Kraft ist bei der Übernahme des Tarifabschlusses im Wort

11. März 2013 | Themenbereich: Gewerkschaft der Polizei, Interessenvertretungen, Nordrhein Westfalen | Drucken

Die Gewerkschaft der Polizei (GdP) sieht Ministerpräsidentin Hannelore Kraft (SPD) in der Pflicht, den gestern erzielten Tarifabschluss im Öffentlichen Dienst auch für die Beamtinnen und Beamten zu übernehmen. „Zu Oppositionszeiten hat die heutige Ministerpräsidentin immer gefordert, dass die Beamten genauso von den Tariferhöhungen profitieren müssen, wie ihre angestellten Kolleginnen und Kollegen. Was zu Oppositionszeiten gilt, gilt erst recht, wenn ich in der Regierungsverantwortung stehe“, sagte der stellvertretende GdP-Landesvorsitzende Karl-Heinz Kochs. Die GdP erwartet deshalb, dass die rot-grüne Landesregierung zeitnah einen Gesetzentwurf vorlegt, mit dem der Tarifabschluss im gleichen Umfang und zum selben Zeitpunkt für die Beamten übernommen wird.

Der stellvertretende GdP-Landesvorsitzende erinnerte zudem daran, dass Rot-Grün für sich immer in Anspruch genommen hat, dass die Landesregierung seit dem Regierungswechsel mit den Beschäftigten wieder auf Augenhöhe redet. „Diesen Anspruch müssen die beiden Regierungsparteien auch dann einlösen, wenn es um die Besoldung der Beamten geht“, sagte Kochs.

Den Tarifabschluss bewertet die GdP als „insgesamt akzeptables Ergebnis“. „Die Beschäftigten hätten eigentlich Anspruch auf eine Tariferhöhung mit einer Drei vor dem Komma.
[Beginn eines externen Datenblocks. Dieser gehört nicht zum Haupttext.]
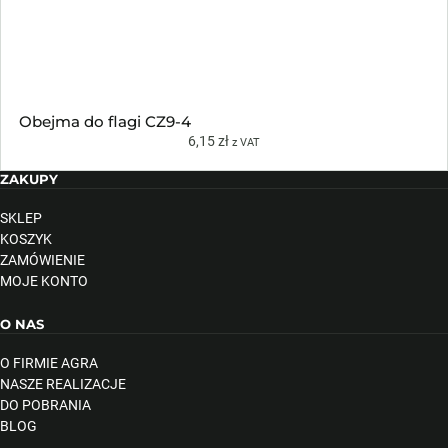
Obejma do flagi CZ9-4
6,15
zł
z VAT
ZAKUPY
SKLEP
KOSZYK
ZAMÓWIENIE
MOJE KONTO
O NAS
O FIRMIE AGRA
NASZE REALIZACJE
DO POBRANIA
BLOG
Mit dem jetzt erzielten zweistufigen Kompromiss von 2,65 Prozent zum ersten Januar diesen und weiteren 2,95 Prozent zum Januar kommenden Jahres hält der Öffentliche Dienst aber Anschluss an die Entwicklung in den anderen Branchen“, sagte in Potsdam GdP-Tarifexpertin Jutta Jakobs. „Das ist wichtig, weil wir sonst in den kommenden Jahren keine besser qualifizierten Arbeitnehmerinnen und Arbeitnehmer mehr für den Öffentlichen Dienst gewinnen können.“ Positiv bewertet die GdP zudem, dass in Zukunft alle Beschäftigten im Öffentlichen Dienst einen Anspruch auf 30 Tage Urlaub haben.

Scharf kritisiert die GdP hingegen die Weigerung der Länder, die Bezahlung der angestellten Lehrer in einem bundesweiten Tarifvertrag zu regeln. „Die Blockadehaltung der Länder ist ein Angriff auf die Tarifautonomie der Gewerkschaften. Das betrifft nicht nur die Lehrerinnen und Lehrer, sondern alle Beschäftigten im Öffentlichen Dienst. Deshalb wird die GdP mögliche Arbeitskampfmaßnahmen der GEW unterstützen“, kündigte Jakobs an.